* Exercise brief *
Continue the passage about the Rasmussen survey on public transit use, picking up after its final sentence.

* Document segment *
┄┄┄┄┄┄┄┄┄┄┄┄┄┄┄┄┄┄┄┄

Rasmussen didn’t ask whether people had access to transit. According to the American Society of Civil Engineers, 45 percent of U.S. households have no access to transit whatsoever. If the same proportion applies to Rasmussen respondents, that means nearly a third of people who have any access to transit use it at least once a week. Thirty-nine percent of the respondents live in suburbs and 30 percent in rural areas — places where transit access is spotty, at best.

But perhaps more than 55 percent of the Rasmussen respondents had access, since an impressive 37 percent of respondents said the availability of transit services was at least somewhat important in choosing where to live. (Seventeen percent said it was “very important.”) It’s encouraging to see that so many people are hip to the benefits of living near transit, though it’s confusing, then, that only 13 percent of them actually ride it with any regularity.

┄┄┄┄┄┄┄┄┄┄┄┄┄┄┄┄┄┄┄┄

* Extracted entries *
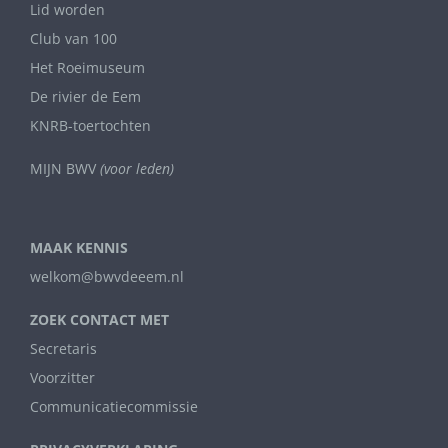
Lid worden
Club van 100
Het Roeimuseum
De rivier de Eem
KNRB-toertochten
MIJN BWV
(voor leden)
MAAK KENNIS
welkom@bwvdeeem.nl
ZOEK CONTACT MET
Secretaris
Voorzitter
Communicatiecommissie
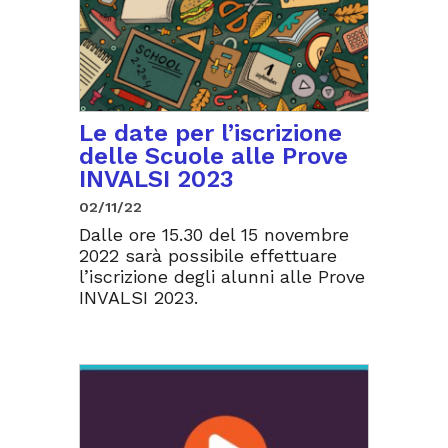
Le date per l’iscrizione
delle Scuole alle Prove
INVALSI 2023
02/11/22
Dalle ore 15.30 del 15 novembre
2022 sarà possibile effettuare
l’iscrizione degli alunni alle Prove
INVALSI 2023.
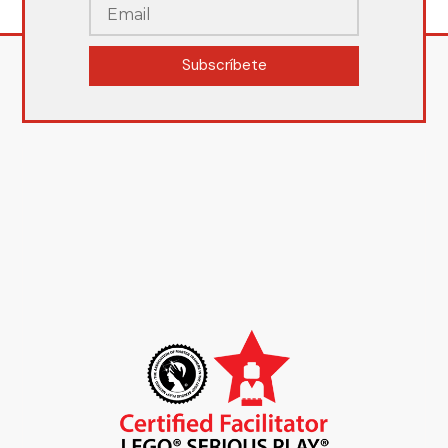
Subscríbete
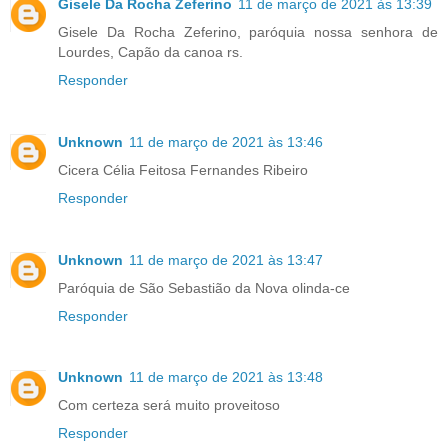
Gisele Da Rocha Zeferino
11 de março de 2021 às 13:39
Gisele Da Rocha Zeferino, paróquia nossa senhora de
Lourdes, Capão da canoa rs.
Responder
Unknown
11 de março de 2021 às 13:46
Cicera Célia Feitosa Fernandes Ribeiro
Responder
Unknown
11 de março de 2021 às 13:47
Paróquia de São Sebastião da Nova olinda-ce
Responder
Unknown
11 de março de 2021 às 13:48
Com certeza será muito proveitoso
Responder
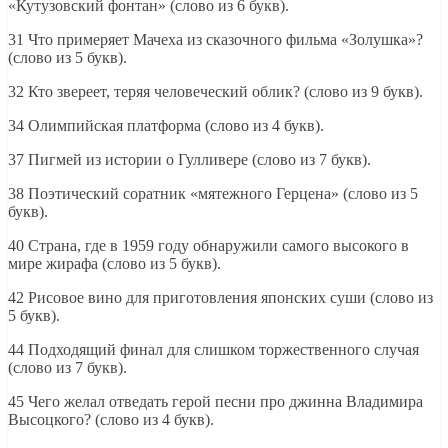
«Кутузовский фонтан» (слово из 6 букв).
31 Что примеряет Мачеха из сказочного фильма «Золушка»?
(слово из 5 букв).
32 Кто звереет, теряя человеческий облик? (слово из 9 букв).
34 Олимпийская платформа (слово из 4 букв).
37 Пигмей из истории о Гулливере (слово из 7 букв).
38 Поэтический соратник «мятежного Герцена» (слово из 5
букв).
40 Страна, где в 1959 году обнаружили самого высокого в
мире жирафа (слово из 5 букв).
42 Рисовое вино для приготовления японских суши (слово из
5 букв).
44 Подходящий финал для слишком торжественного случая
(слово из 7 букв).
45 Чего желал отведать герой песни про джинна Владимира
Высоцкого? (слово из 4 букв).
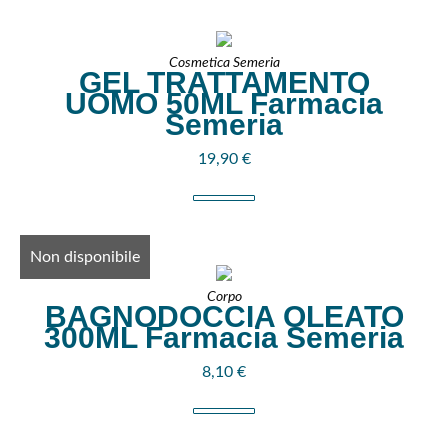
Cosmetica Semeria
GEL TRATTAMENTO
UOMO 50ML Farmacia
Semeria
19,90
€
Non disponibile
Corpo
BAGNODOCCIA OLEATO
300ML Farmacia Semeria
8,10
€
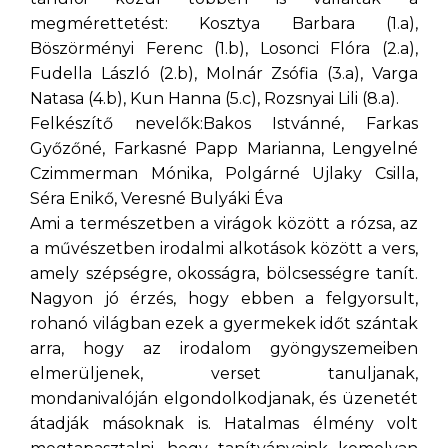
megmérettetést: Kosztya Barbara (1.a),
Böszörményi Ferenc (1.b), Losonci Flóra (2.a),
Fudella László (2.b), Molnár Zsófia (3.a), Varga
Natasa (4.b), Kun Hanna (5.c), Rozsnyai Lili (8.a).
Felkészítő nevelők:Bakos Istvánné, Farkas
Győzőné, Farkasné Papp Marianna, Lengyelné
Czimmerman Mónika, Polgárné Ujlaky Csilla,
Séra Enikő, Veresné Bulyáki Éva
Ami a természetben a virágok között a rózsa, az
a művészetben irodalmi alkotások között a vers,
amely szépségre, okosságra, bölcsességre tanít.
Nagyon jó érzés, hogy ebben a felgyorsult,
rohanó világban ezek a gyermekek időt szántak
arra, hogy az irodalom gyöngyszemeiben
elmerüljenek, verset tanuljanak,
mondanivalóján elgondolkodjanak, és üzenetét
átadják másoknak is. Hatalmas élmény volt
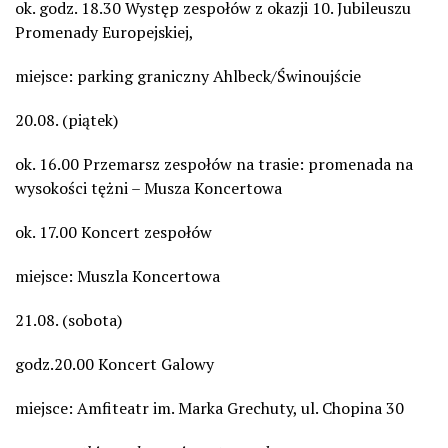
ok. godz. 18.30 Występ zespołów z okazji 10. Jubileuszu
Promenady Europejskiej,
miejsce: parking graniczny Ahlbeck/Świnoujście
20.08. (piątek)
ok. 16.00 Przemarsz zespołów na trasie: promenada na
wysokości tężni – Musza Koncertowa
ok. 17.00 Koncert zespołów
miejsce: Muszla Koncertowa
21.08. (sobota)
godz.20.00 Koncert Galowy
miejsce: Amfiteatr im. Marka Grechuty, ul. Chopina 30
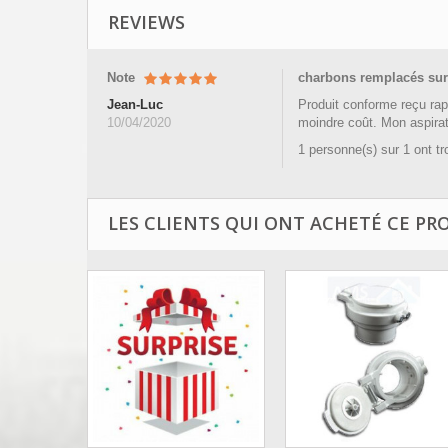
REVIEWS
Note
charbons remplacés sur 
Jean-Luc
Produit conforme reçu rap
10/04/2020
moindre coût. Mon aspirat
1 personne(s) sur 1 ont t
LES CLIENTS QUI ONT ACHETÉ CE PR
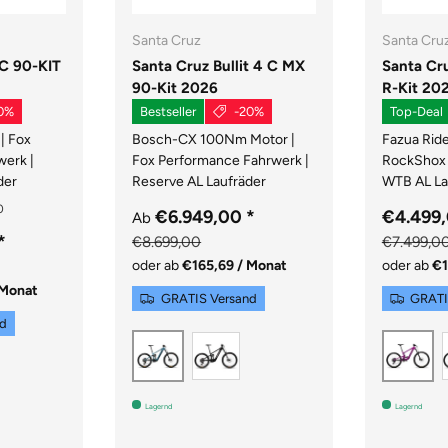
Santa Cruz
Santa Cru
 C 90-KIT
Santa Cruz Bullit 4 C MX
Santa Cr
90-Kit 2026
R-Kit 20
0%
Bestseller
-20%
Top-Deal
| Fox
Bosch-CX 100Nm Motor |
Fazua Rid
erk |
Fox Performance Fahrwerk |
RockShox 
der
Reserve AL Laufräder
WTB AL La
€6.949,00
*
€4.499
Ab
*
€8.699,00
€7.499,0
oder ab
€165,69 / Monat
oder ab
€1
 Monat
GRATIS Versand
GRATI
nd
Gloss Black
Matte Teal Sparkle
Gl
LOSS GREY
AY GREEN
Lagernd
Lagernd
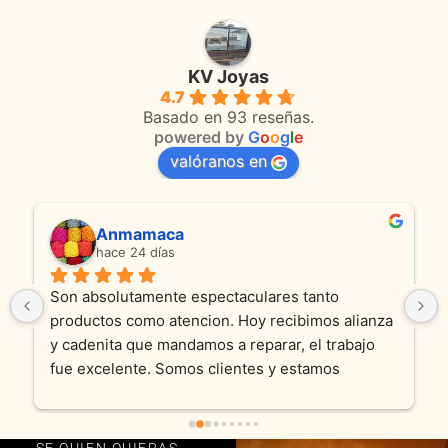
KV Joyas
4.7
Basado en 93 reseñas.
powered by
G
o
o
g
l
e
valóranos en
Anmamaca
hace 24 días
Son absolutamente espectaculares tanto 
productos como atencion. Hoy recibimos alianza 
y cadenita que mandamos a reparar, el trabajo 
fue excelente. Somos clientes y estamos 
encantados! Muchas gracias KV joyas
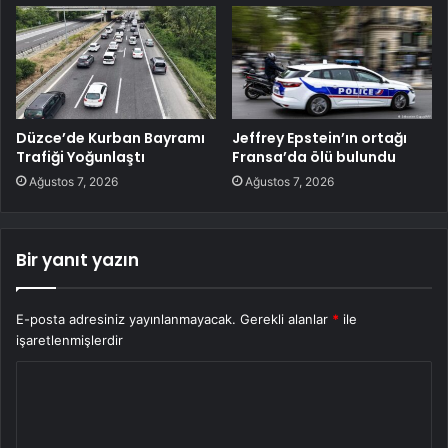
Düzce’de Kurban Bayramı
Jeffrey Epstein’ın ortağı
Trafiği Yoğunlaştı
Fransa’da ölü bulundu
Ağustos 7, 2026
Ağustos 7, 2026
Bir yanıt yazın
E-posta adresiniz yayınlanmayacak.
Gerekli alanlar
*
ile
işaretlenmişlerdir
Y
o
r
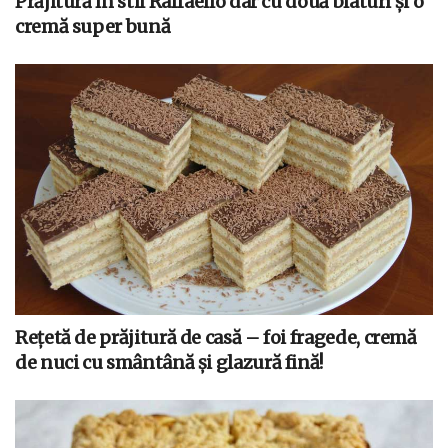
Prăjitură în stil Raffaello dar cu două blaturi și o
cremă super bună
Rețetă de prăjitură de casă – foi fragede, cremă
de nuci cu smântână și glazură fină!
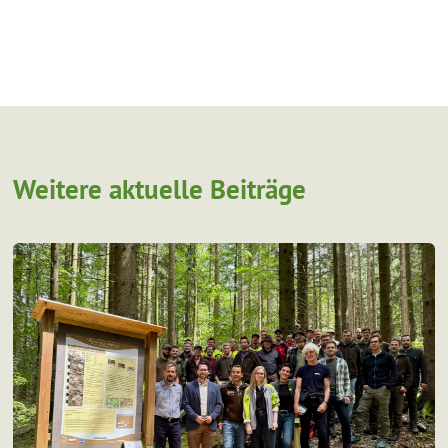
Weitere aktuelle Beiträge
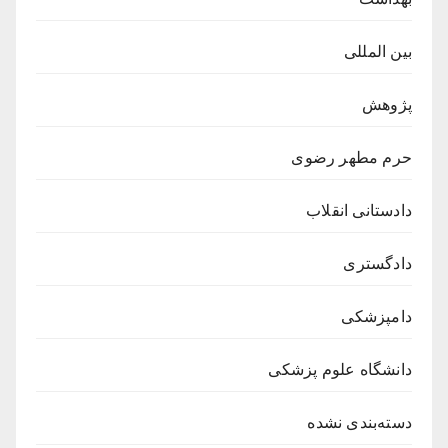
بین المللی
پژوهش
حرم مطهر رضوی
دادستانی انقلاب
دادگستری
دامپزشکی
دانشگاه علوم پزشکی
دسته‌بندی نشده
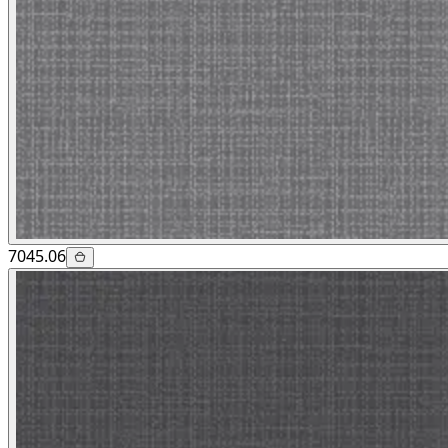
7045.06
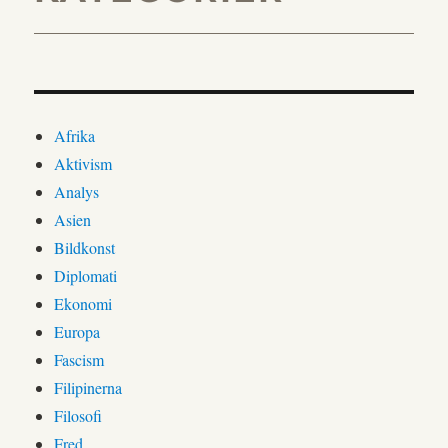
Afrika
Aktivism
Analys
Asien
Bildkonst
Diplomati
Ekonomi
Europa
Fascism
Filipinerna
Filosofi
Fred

┄┄┄┄┄┄┄┄┄┄┄┄┄┄┄┄┄┄┄┄

* Result *
Best of all, fully 50 percent said the federal government should “do more to encourage use of mass transit services in the United States, including funding more public transportation projects.” Fourteen percent more weren’t sure. That means that even people who never ride transit — who might never even see transit in their communities — get that it’s important. They want their tax dollars supporting it.

That aligns with several other surveys gauging public support for transit. In 2010, a poll by Transportation for America and NRDC found that people thought 37 percent of federal transport dollars should go to transit — nearly double transit’s actual share. A Rockefeller Foundation poll in 2011 found that Americans’ top two infrastructure priorities were safer streets and more transportation options. The same year, 80 percent of Republicans in a Yale University study said public transit investment was a good way to avert global warming. And last year, an NRDC poll found that Americans across the political spectrum support new transit twice as much as new road projects.

Support for transit funding among Rasmussen respondents went down some if the system loses money (as almost all transit systems do), with 45 percent saying the government shouldn’t subsidize transit. Still, it’s impressive that 36 percent answered “yes” to a question worded in a way that seems specifically designed to turn off anyone who considers himself fiscally responsible.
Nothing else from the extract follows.